◆ What this task involves ◆
In this material, which lines include the string "from"? Show them.

◆ Listed entries ◆
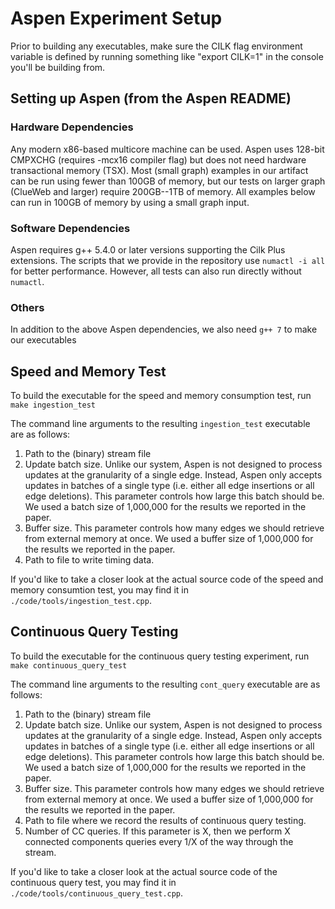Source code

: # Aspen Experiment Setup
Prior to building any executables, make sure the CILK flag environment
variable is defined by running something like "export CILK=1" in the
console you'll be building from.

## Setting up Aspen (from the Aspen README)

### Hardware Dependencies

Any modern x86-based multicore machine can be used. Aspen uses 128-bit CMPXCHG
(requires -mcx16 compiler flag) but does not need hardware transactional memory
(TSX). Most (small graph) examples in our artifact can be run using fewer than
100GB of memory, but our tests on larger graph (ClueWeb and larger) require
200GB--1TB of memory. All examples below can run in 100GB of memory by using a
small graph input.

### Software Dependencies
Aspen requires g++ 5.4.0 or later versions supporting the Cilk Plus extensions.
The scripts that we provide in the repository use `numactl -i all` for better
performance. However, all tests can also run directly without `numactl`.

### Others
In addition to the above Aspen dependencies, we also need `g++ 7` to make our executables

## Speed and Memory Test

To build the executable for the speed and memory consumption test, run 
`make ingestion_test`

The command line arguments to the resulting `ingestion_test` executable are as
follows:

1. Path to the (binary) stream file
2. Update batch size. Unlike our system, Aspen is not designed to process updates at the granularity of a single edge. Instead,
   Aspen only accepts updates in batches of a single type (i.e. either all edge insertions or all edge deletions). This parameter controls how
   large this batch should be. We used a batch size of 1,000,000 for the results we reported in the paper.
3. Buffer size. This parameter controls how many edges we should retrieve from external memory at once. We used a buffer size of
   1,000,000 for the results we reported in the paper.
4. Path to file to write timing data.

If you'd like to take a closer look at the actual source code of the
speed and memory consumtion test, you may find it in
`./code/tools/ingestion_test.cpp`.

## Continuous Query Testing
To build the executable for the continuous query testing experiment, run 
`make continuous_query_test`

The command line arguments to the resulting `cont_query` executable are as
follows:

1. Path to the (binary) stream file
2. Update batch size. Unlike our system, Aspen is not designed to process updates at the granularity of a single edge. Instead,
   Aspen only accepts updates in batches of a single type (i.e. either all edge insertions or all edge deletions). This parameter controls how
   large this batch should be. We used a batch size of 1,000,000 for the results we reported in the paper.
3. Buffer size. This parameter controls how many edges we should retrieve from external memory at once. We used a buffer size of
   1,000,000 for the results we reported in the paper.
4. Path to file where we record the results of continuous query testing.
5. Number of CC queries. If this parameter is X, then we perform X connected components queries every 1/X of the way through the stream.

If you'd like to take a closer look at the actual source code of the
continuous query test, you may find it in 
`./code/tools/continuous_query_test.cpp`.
* * *
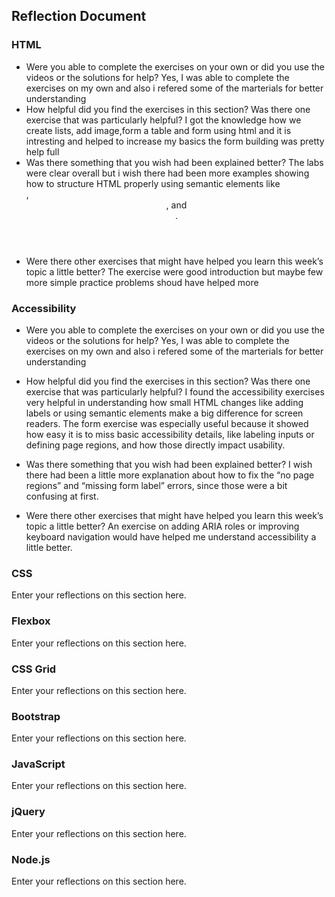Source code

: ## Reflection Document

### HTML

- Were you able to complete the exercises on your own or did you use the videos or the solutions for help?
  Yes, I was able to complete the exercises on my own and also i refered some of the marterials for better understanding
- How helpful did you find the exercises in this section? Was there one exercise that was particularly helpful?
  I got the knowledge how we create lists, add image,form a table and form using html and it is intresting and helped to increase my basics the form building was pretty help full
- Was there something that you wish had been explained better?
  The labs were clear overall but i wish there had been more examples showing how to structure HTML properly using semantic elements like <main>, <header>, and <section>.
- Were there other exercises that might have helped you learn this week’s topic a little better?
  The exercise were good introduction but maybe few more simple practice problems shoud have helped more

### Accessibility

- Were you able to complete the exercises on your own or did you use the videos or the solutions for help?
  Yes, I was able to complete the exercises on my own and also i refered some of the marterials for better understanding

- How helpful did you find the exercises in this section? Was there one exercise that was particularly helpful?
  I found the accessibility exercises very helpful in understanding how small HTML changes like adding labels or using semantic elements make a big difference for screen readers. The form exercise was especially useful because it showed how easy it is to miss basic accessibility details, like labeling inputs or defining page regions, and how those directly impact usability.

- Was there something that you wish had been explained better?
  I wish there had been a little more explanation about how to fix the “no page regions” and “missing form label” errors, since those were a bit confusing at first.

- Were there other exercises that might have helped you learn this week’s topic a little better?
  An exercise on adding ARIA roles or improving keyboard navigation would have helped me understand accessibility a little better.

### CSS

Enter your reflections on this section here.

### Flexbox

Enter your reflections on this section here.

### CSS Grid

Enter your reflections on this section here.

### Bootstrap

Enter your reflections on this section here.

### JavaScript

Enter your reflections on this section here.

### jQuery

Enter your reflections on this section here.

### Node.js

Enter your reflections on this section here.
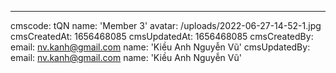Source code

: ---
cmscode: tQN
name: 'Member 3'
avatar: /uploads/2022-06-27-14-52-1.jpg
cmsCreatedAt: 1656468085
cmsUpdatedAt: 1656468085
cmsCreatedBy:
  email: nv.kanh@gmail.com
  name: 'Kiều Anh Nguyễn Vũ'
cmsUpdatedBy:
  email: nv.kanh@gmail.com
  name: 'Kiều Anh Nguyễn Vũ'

◆ Solved exercise ◆
console you'll be building from.
## Setting up Aspen (from the Aspen README)
3. Buffer size. This parameter controls how many edges we should retrieve from external memory at once. We used a buffer size of
3. Buffer size. This parameter controls how many edges we should retrieve from external memory at once. We used a buffer size of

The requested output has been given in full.